**Text segment:**
• • • • • • •

California Appeals Court Rules for Gay Teacher in Morality Discharge Dispute

The California 2nd District Court of Appeal upheld a determination by Los Angeles County Superior Court Judge Luis Lavin that the Los Angeles Unified School District’s Commission on Professional Competence erred when it found a gay elementary school teacher who had been arrested in a park sting was “unfit to teach” and authorized termination of his employment.  Rodriguez v. Commission on Professional Competence, 2015 Cal. App. Unpub. LEXIS 9062, 2015 WL 8767581 (Dec. 14, 2015).  The courts relied heavily on a landmark 1969 California Supreme Court decision, Morrison v. State Board of Education, 1 Cal.3d 214 (1969), which had rejected long-standing precedents, holding that gay people were not necessarily morally unfit to be public school teachers and could not be discharged without a showing of adverse effect on the school and/or students.

The plaintiff had been a teacher with the Los Angeles Unified School District for 24 years at the time of his discharge.  He was by all accounts an exceptionally talented and dedicated teacher.  He was arrested in Elysian Park on September 1, 2010, by undercover police officers who claimed he had exposed his penis to one of them and nodded at the officer as a signal to follow him.  Accounts differed as to whether he was masturbating and whether the location in which he was standing was visible from the nearby Park Row Drive.  The teacher later testified that he had been out jogging and had found an isolated place to urinate, which is why his penis was out, that he noticed an attractive man staring at him and thought that contact was desired.  In any event, he was arrested and charged with publicly engaging in lewd conduct.  Under the state’s Education Code he was placed on compulsory unpaid leave and his teaching credentials were suspended.  The misdemeanor complaint was subsequently amended to add a charge of disturbing the peace.  The teacher pleaded no contest to the disturbing the peace charge and was placed on two years’ probation.  The lewd conduct charge was dismissed and his teaching credentials were reinstated.  The guilty plea was later expunged after the probationary period ended without incident.  Administrators at the Pacific Boulevard School recommended in December 2010 that he be assigned to teach the fourth-grade gifted class, but the District continued to assign him to non-teaching duties, and a principal leader for the local school district recommended after an informal meeting with the teacher that he be dismissed.

• • • • • • •

**Exercise description:**
Answer these questions from the article on the appeals court ruling:
1. Which 1969 California Supreme Court decision did the courts rely on heavily?
2. How many years had the plaintiff been a teacher with the Los Angeles Unified School District when he was discharged?
3. To which charge did the teacher plead no contest?

**Input data:**

• • • • • • •

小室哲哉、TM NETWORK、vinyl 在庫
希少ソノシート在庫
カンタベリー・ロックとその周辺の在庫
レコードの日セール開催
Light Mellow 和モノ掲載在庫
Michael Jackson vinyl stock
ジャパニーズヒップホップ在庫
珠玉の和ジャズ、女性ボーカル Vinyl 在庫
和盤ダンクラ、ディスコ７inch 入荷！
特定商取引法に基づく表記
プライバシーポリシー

• • • • • • •

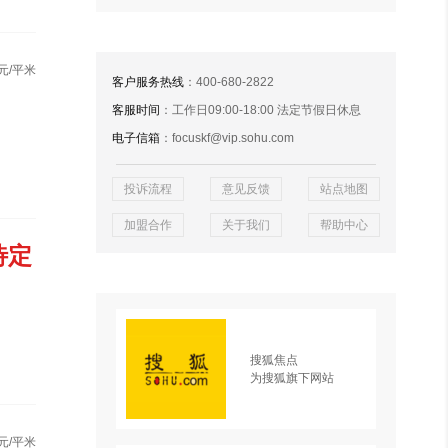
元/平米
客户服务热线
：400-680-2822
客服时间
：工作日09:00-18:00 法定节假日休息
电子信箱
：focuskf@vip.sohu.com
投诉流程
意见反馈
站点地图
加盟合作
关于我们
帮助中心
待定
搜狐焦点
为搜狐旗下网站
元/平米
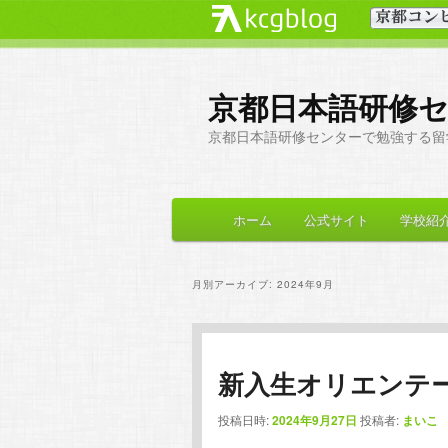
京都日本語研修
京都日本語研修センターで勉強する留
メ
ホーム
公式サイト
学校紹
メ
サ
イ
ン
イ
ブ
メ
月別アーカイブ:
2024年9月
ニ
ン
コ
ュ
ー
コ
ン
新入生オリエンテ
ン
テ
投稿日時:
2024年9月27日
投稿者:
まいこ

• • • • • • •

**Completed task:**
1. Morrison v. State Board of Education
2. 24 years
3. Disturbing the peace